Hashem Akbari of the Heat Island Group at the Lawrence Berkeley National Laboratory in California told Nature that studies of this type, “help us understand how heat islands generate their own weather patterns, change wind direction and modify air quality.” As the magazine pointed out, “Some cities are up to 11 C warmer than the surrounding suburbs. Traffic, buildings, and air-conditioning units all release heat. Tarred roofs and roads soak up solar energy which they give up at night, when the largest temperature differences between city and country occur.” (Nature, July 1)

Hydrogen Poses Risks to Ozone Layer

A report in the June 13 issue of Science entitled “Potential Environmental Impact of a Hydrogen Economy on the Stratosphere” suggests that hydrogen fuel cells could pose environmental risks.

The study theorizes that systems of molecular hydrogen (H2) production, storage, and transport will almost certainly involve some of the hydrogen escaping into the atmosphere.
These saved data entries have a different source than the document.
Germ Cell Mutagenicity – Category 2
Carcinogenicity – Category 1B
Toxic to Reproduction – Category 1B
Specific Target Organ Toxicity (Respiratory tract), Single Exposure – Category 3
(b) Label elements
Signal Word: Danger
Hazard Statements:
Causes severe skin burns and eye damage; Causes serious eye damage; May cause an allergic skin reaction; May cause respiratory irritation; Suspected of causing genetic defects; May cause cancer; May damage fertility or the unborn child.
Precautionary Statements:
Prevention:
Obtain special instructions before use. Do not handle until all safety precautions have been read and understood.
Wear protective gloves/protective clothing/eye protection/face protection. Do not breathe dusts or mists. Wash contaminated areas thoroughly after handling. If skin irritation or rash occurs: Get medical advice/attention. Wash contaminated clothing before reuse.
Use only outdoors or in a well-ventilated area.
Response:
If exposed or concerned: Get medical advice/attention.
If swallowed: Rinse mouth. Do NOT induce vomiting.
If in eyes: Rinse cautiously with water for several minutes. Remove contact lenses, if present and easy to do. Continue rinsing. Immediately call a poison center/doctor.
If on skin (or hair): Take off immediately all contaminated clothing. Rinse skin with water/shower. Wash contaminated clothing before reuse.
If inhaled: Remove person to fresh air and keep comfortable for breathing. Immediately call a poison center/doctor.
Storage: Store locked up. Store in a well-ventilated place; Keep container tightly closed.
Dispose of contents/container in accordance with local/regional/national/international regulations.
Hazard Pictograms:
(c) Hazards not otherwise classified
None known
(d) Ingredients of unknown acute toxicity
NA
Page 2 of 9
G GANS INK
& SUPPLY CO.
Current losses suggest that 10-20% of all H2 will escape, which implies that if all oil or gasoline combustion technologies were replaced with hydrogen fuel cells, anthropogenic H2 emissions would increase four to eight times.

The researchers suggest that the H2 would move up to mix with air in the stratosphere, where it would oxidize to form water vapor. This would result in a cooling of the lower stratosphere and would also enhance the chemical practices that destroy ozone. A fourfold increase in the amount of H2 in the stratosphere would lead to a stratospheric temperature decrease of about 0.25 C and ozone depletion of around five percent. These effects would rise to a 1 decrease and over 15 percent depletion with a sevenfold increase in H2.
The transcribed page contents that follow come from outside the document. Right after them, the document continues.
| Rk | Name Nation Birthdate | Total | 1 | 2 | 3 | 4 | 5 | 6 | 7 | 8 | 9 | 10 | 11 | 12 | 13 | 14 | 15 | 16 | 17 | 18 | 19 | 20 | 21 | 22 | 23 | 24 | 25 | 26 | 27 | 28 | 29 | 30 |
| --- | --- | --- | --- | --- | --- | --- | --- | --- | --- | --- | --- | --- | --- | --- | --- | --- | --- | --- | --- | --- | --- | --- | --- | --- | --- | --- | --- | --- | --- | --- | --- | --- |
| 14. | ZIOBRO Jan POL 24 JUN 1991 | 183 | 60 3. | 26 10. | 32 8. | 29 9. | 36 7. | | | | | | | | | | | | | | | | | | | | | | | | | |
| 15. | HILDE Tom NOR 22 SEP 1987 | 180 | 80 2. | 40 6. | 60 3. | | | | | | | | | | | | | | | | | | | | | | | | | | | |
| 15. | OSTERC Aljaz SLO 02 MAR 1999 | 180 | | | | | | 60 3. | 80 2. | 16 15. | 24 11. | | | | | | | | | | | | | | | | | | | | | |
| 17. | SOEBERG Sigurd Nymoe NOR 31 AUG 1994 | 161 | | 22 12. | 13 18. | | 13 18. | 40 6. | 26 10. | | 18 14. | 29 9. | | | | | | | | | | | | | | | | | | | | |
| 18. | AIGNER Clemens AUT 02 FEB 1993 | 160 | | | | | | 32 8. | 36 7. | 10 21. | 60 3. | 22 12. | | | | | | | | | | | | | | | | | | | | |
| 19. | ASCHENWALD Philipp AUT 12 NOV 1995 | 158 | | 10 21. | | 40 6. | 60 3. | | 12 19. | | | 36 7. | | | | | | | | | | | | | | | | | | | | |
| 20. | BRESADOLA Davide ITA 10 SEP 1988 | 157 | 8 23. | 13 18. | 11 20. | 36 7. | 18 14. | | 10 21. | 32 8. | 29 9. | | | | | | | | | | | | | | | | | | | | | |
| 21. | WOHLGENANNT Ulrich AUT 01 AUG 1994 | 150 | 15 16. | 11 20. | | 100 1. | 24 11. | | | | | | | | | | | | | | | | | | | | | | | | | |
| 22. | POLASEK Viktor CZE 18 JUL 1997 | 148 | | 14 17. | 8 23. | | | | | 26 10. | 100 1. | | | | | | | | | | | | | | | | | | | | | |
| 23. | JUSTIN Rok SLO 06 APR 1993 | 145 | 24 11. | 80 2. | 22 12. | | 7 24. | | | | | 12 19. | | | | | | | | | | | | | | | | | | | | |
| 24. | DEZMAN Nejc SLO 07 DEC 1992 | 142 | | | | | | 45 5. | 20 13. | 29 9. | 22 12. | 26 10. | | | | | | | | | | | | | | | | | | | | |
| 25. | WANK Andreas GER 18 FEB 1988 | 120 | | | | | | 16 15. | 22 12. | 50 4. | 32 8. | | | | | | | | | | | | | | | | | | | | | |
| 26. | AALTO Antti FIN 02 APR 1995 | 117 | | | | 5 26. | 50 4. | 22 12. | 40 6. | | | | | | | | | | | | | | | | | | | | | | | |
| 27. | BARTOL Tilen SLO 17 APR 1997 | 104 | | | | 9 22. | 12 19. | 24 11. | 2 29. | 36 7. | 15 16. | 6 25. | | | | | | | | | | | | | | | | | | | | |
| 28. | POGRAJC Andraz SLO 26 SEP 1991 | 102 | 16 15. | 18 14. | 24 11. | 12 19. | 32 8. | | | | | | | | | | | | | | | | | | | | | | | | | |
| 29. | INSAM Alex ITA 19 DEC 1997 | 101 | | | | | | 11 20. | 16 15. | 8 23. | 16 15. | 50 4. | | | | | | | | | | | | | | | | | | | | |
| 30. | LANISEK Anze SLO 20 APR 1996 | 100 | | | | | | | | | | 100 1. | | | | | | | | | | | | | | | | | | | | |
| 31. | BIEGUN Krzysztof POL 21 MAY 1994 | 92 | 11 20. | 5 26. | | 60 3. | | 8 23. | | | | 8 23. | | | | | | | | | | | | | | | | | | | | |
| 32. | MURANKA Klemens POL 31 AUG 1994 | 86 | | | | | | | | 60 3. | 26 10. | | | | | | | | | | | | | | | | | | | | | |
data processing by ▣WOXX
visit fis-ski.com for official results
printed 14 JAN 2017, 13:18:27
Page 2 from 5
The researchers also suggest that an increase in water vapor in the mesosphere could lead to an increase in noctilucent clouds, potentially affecting the earths albedo.
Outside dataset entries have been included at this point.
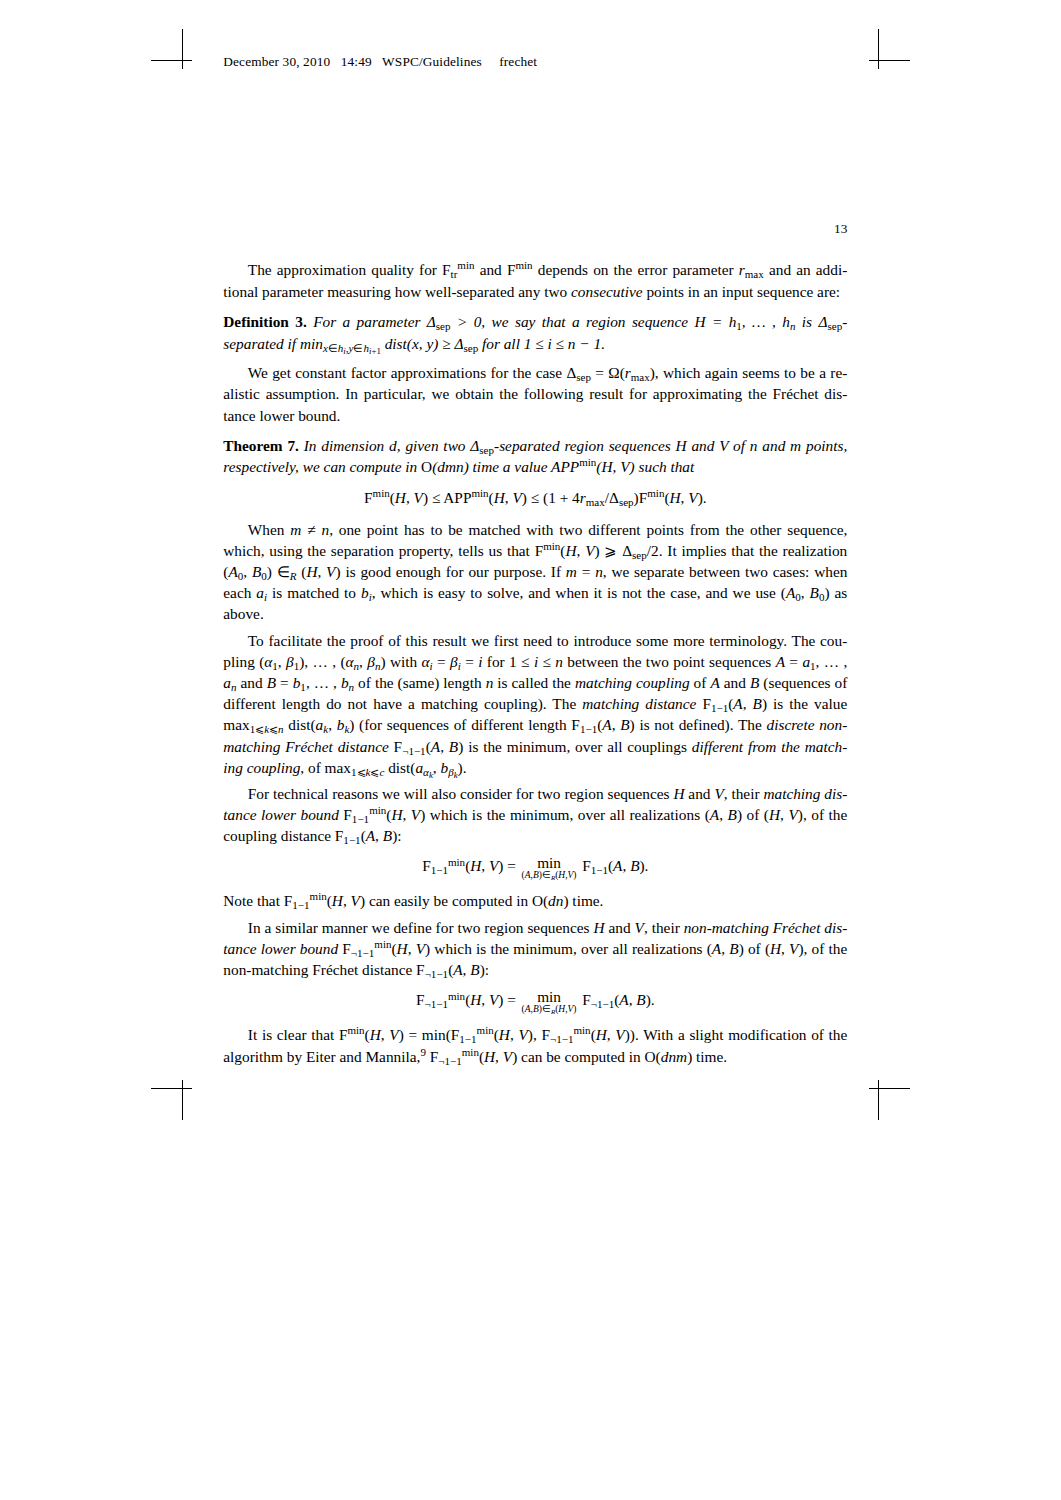December 30, 2010 14:49 WSPC/Guidelines frechet
13
The approximation quality for Ftrmin and Fmin depends on the error parameter rmax and an additional parameter measuring how well-separated any two consecutive points in an input sequence are:
Definition 3. For a parameter Δsep > 0, we say that a region sequence H = h1, … , hn is Δsep-separated if minx∈hi,y∈hi+1 dist(x, y) ≥ Δsep for all 1 ≤ i ≤ n − 1.
We get constant factor approximations for the case Δsep = Ω(rmax), which again seems to be a realistic assumption. In particular, we obtain the following result for approximating the Fréchet distance lower bound.
Theorem 7. In dimension d, given two Δsep-separated region sequences H and V of n and m points, respectively, we can compute in O(dmn) time a value APPmin(H, V) such that
Fmin(H, V) ≤ APPmin(H, V) ≤ (1 + 4rmax/Δsep)Fmin(H, V).
When m ≠ n, one point has to be matched with two different points from the other sequence, which, using the separation property, tells us that Fmin(H, V) ⩾ Δsep/2. It implies that the realization (A0, B0) ∈R (H, V) is good enough for our purpose. If m = n, we separate between two cases: when each ai is matched to bi, which is easy to solve, and when it is not the case, and we use (A0, B0) as above.
To facilitate the proof of this result we first need to introduce some more terminology. The coupling (α1, β1), … , (αn, βn) with αi = βi = i for 1 ≤ i ≤ n between the two point sequences A = a1, … , an and B = b1, … , bn of the (same) length n is called the matching coupling of A and B (sequences of different length do not have a matching coupling). The matching distance F1−1(A, B) is the value max1⩽k⩽n dist(ak, bk) (for sequences of different length F1−1(A, B) is not defined). The discrete non-matching Fréchet distance F¬1−1(A, B) is the minimum, over all couplings different from the matching coupling, of max1⩽k⩽c dist(aαk, bβk).
For technical reasons we will also consider for two region sequences H and V, their matching distance lower bound F1−1min(H, V) which is the minimum, over all realizations (A, B) of (H, V), of the coupling distance F1−1(A, B):
F1−1min(H, V) = min(A,B)∈R(H,V) F1−1(A, B).
Note that F1−1min(H, V) can easily be computed in O(dn) time.
In a similar manner we define for two region sequences H and V, their non-matching Fréchet distance lower bound F¬1−1min(H, V) which is the minimum, over all realizations (A, B) of (H, V), of the non-matching Fréchet distance F¬1−1(A, B):
F¬1−1min(H, V) = min(A,B)∈R(H,V) F¬1−1(A, B).
It is clear that Fmin(H, V) = min(F1−1min(H, V), F¬1−1min(H, V)). With a slight modification of the algorithm by Eiter and Mannila,9 F¬1−1min(H, V) can be computed in O(dnm) time.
Atmospheric Mercury Declining

A new study published in Geophysical Research Letters (May 22) has found that total gaseous mercury levels have declined since their peak in the early 1980s. Researchers at the Max Planck Institute for Chemistry measured mercury levels in eight locations in both hemispheres as well as eight trans-Atlantic cruises over the course of more than twenty years. The study found that total gaseous mercury levels have declined since their peak in the early 1980s.  The findings correlate well with earlier research that found decreasing levels of mercury deposition dating back as far as fifty years. 

The study called into question the reliability of mercury models, saying that either “the area of man-made to natural emissions (including re-emissions) has been underestimated or the natural emissions undergo large temporal variations.”  If the discrepancy were natural, it would indicate a far greater degree of natural fluctuation than previously believed.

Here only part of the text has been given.